しかし冬摩はなにやらわくわくと計算に集中していて質問に答えてくれそうになかった。
筆の走る紙に目を向けてみる。
「おい。3行目、計算間違っているぞ」
冬摩が進む手を止めて駆の指摘のあった3行目まで戻ってみる。
「本当だ。くそ、こんなところで。計算し直しだ。助かった、ありがとう」
思いもしなかったありがとうの言葉に駆は照れたように頭を掻いた。
「前に単純計算の間違いで3日間足止めを喰らったことがあったからな。この段階で気づけてよかったぜ。
お前、数学得意なのか?」
「得意ってほどではないけど、これくらいなら俺でも解けるぞ」
「おお。それはありがたい」
「ここにはお前しか研究者はいないのか?
同士ってやつはいないのか」
「紫苑か?こいつは俺の英文の文法の間違いやら考察の矛盾やらは気づいてくれるがな、計算はからっきしだぞ」
「お前、この計算の続きやっといてくれ、俺は作業を進める」とさも当然のように駆に押しつけ、冬摩は装置のほうへ向かって行った。

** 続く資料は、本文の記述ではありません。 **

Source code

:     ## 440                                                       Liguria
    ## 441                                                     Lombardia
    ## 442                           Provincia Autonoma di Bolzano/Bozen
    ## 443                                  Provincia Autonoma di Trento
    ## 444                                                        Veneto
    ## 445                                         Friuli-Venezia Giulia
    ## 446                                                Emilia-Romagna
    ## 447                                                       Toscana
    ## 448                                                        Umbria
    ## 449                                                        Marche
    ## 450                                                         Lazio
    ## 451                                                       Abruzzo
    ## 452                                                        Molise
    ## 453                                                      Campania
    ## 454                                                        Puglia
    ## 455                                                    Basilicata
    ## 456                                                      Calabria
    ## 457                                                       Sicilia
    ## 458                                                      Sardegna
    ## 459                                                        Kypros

ややこしい数式ではあったが知っている方法で手順を踏めば解けないことのない計算であった。
薬品の調合を調べているか、効果を評価するためなのか、なんのための計算なのか分からなかったが、ここに来て初めて任されたことに駆は嬉しさを感じた。
「二人とも学舎には行ってるんだろ?何級にいるんだ?」
「中の二級だ」
「俺は中の一級」
「紫苑はそんな上にいるのか、すげえな」
清香の学舎はまず上、中、下に分かれ、そこからさらに三級から一級に上がっていく。
来たばかりの駆は下の一級から学び始めることになっていた。
「おい、また嘘つかれてるぞ。紫苑は嘘つきなんだ。こいつの言うこと真に受けてたらやってられない」
やれやれといったふうに冬摩が告げる。
紫苑の方が年はいくらか上のようだったし、そんなもんかと思い疑いもしなかった。
「全然気づかなかった」と駆が紫苑を見るとにやにやと笑っていた。